» **WHAT YOU HAVE TO DO**
Copy out the lines of the material that include the string "format".

----- DATA FOR PROCESSING -----

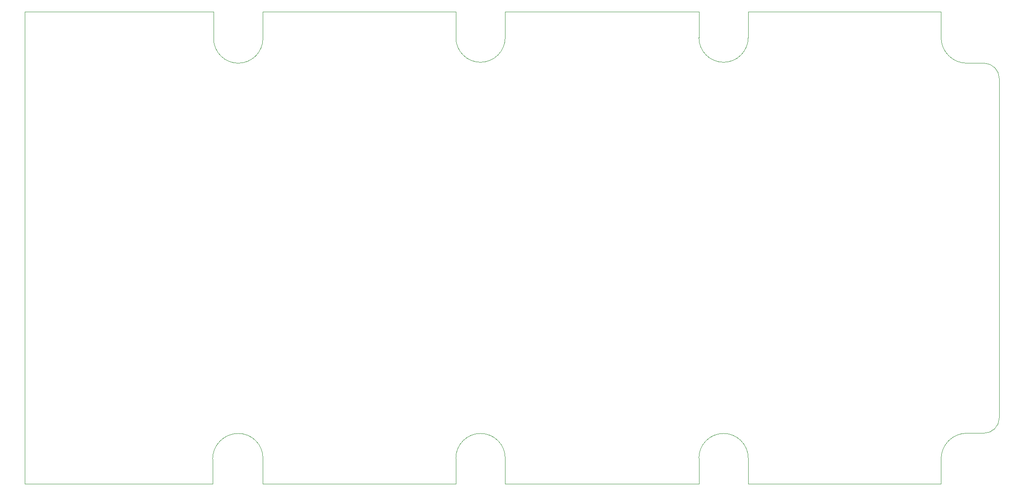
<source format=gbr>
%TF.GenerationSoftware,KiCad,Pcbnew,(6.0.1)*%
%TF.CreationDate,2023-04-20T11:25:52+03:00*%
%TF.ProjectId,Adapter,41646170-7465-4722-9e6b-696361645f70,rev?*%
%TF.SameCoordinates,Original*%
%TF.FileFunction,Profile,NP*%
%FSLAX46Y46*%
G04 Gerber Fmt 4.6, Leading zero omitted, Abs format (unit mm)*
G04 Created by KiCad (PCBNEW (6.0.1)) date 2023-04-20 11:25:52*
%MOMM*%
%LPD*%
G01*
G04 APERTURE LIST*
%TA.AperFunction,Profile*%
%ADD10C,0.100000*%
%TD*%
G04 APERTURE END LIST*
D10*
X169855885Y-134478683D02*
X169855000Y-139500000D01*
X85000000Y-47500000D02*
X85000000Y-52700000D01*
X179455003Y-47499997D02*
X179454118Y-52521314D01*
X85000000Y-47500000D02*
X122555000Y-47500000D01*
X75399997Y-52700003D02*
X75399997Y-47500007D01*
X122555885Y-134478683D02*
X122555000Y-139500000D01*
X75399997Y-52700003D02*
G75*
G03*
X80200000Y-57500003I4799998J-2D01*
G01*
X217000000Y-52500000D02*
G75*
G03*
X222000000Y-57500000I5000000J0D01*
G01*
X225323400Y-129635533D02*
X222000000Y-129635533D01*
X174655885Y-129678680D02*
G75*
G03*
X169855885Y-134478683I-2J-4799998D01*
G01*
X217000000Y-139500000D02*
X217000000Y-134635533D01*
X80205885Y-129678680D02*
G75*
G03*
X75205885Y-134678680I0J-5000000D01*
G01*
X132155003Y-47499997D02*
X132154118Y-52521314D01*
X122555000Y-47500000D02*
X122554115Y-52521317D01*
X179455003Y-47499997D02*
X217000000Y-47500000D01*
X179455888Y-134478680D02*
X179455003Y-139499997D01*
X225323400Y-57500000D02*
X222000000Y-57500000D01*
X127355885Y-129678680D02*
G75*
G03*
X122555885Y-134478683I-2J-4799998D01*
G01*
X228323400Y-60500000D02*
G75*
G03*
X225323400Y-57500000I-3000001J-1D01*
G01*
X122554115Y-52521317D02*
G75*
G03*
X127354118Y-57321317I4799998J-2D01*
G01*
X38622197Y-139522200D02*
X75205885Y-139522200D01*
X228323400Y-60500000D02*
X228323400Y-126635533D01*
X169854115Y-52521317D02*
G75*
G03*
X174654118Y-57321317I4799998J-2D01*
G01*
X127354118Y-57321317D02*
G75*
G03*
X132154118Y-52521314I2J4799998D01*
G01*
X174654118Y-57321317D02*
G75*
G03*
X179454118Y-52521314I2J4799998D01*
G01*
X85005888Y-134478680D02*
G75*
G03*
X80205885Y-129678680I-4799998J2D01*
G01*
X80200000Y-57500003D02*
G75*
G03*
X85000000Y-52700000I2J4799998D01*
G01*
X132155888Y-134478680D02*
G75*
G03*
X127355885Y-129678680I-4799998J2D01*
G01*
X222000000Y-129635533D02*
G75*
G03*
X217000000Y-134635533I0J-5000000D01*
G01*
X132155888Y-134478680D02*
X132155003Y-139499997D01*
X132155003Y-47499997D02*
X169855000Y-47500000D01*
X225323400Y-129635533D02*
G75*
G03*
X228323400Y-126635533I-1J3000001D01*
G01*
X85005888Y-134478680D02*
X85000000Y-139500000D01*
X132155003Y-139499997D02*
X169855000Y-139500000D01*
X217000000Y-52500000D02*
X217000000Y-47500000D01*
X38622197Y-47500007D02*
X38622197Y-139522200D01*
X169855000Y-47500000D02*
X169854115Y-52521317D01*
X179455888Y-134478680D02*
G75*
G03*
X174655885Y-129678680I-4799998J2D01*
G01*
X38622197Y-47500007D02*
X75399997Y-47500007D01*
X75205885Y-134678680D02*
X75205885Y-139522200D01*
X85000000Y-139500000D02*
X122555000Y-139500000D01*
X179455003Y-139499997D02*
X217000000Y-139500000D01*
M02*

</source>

-----

» **ANSWER**
<source format=gbr>
G04 Gerber Fmt 4.6, Leading zero omitted, Abs format (unit mm)*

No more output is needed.